_Work to be completed_. Directions for the data below: repeat exactly the lines from the one with "Figure 10. Water" through the one with "Figure 9. Histopathological", both included, and omit all pictures.

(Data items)
────────────────
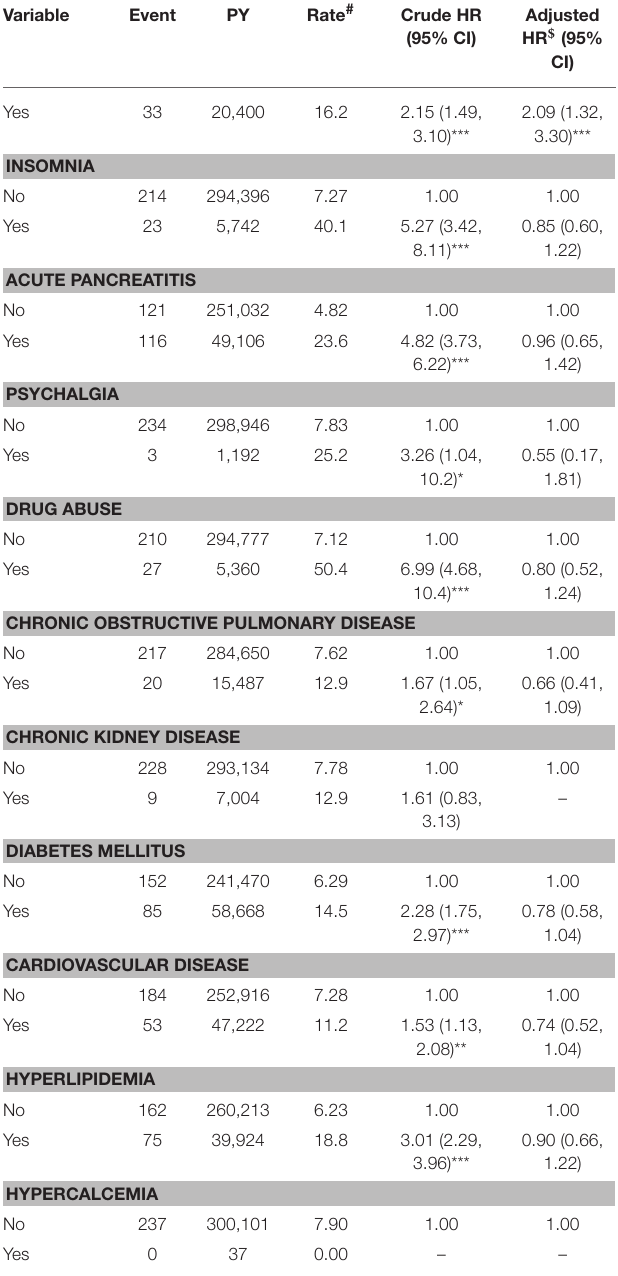
Table 6 indicates that the suicide-related fatality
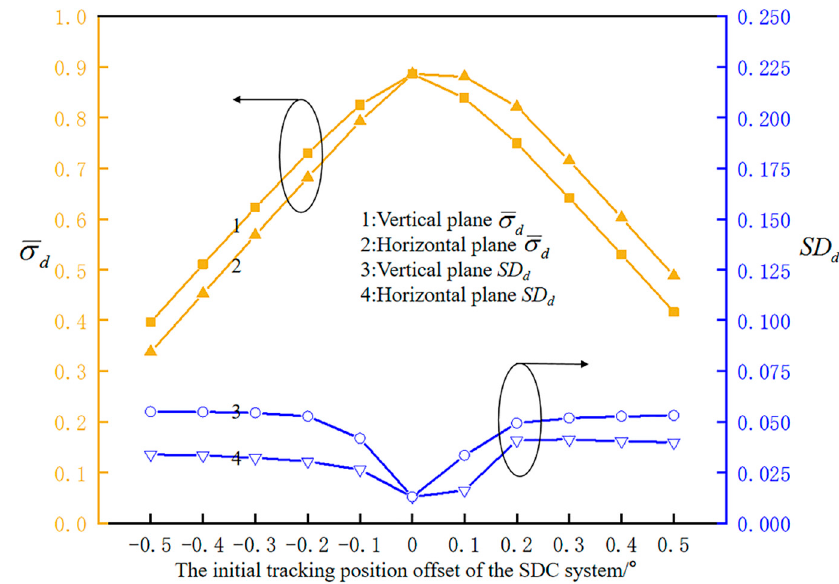
Figure 8. Variation of the daily average effective tracking factor σ d and SD d of an SDC system with initial tracking position offset.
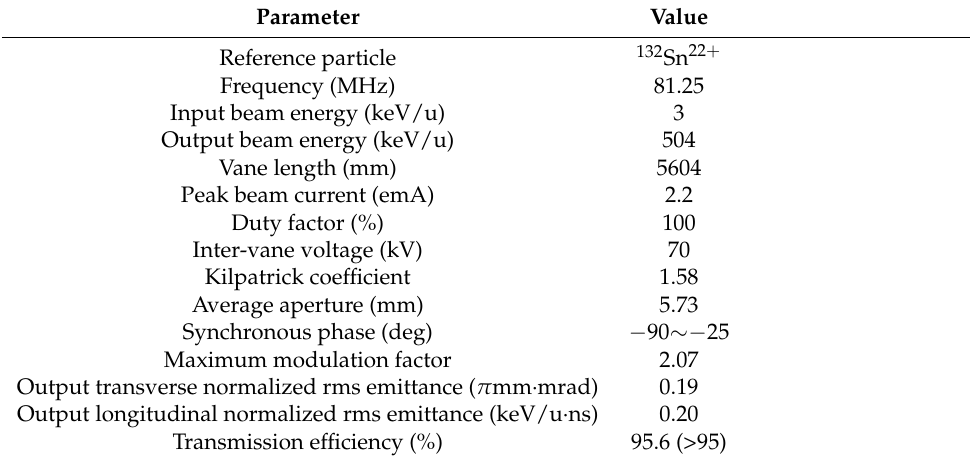
Table 1. Main dynamic design parameters.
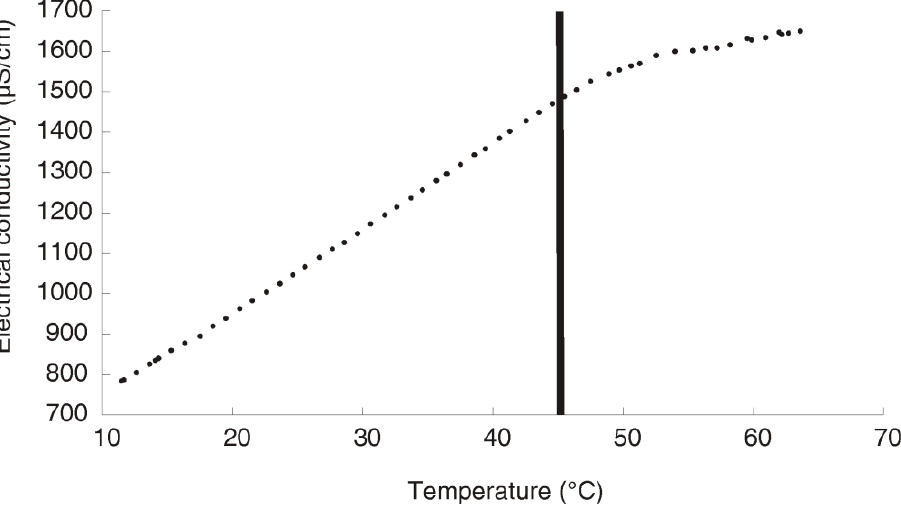
Figure 10. Water electrical conductivity increases with temperature but with a non-linear behaviour. Consequently, the fractional change per degree Celsius m with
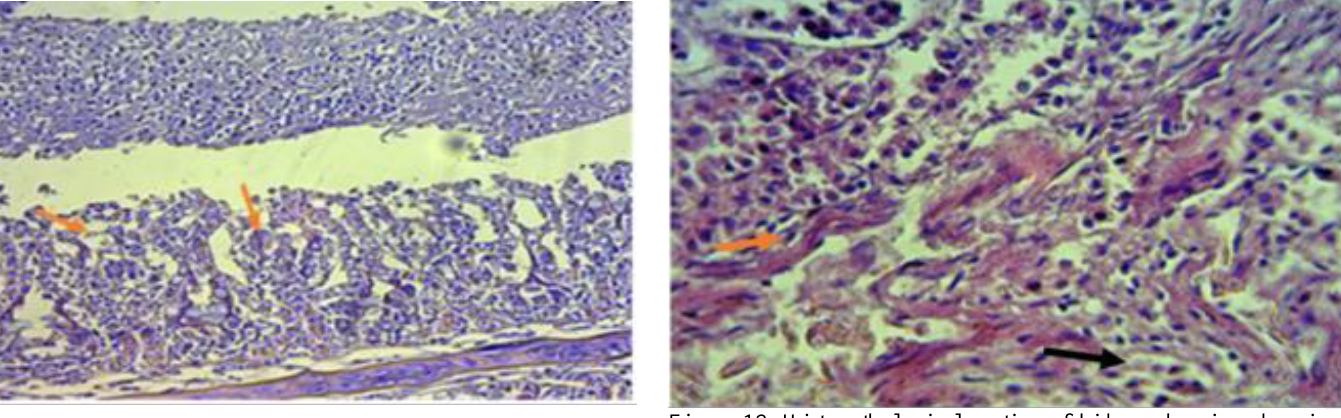
Figure 9. Histopathological section of gills shows necrosis of the gills filaments with inflammatory cells infiltration (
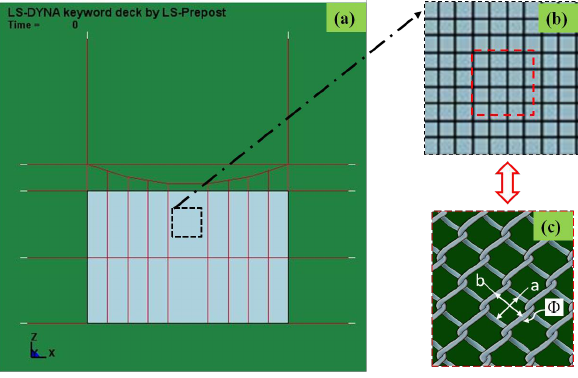
Figure 5. The wire-net in an LPR system. (a) Numerical model of the R-LPR, where wire-net 2 Fig. 5. The wire-net in an LPR system. (a) Numerical model of is modelled equivalently by continuum (shell) finite elements; due to very dense grid of 50 3 the R-LPR, where wire-net is modelled equivalently by continuum mm x 50 mm, the discretization is not seen. (b) Zoomed view of the shell element-mesh 4 (shell) finite elements; due to very dense grid of 50mm × 50mm, cropped from the former model. (c) Schematic drawing of the woven wire-net (mesh) in 5 the discretization is not seen. (b) Zoomed view of the shell element- reality; where the mass per unit area, for given mesh size such as (a x b) and material, are 6 mesh cropped from the former model. (c) Schematic drawing of specified as per the diameter (  ) of the consituting wires; e.g., 4.6 kg/m 2 for 50 x 50 x 4 mm 7 the woven wire-net (mesh) in reality; where the mass per unit area,  , and 7.1 kg/m 2 for 50 x 50 x 5mm  . 8 for given mesh size such as ( a × b ) and material, are specified as per the diameter ( 8 ) of the constituting wires; e.g. 4.6kgm − 2 for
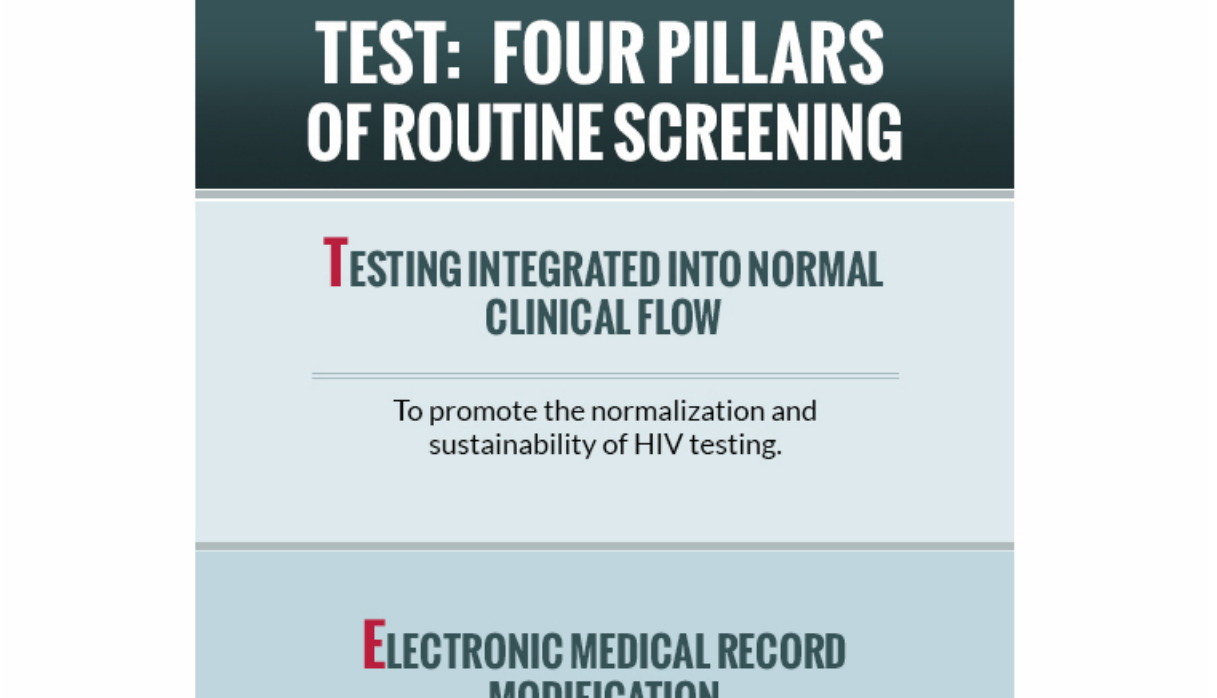
Figure 4. TEST: four pillars of routine HIV screening in clinical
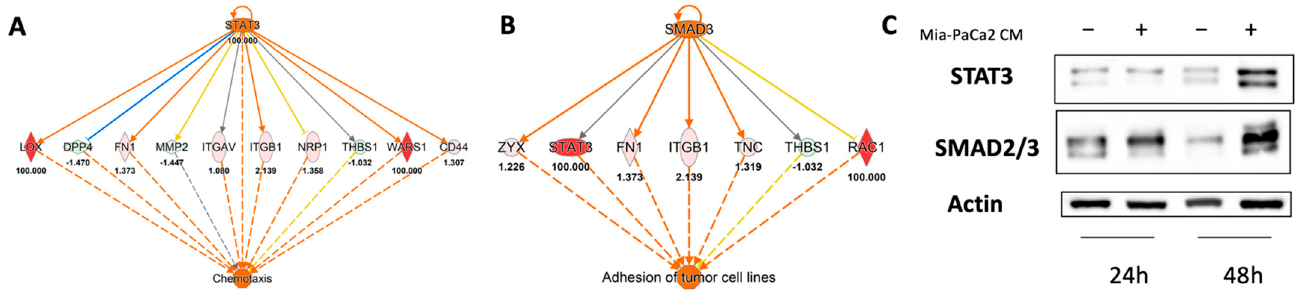
Figure 5. Upstream regulators engaged by 48 h of treatment with MIA-PaCa2 CM. Predicted upstream regulators were STAT3 ( A ) and SMAD3 ( B ). ( C ) Western blot confirming the involvement of STAT3 and SMAD3 as predicted by IPA analysis.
────────────────
_Answer to the exercise_.
Figure 10. Water electrical conductivity increases with temperature but with a non-linear behaviour. Consequently, the fractional change per degree Celsius m with
Figure 9. Histopathological section of gills shows necrosis of the gills filaments with inflammatory cells infiltration (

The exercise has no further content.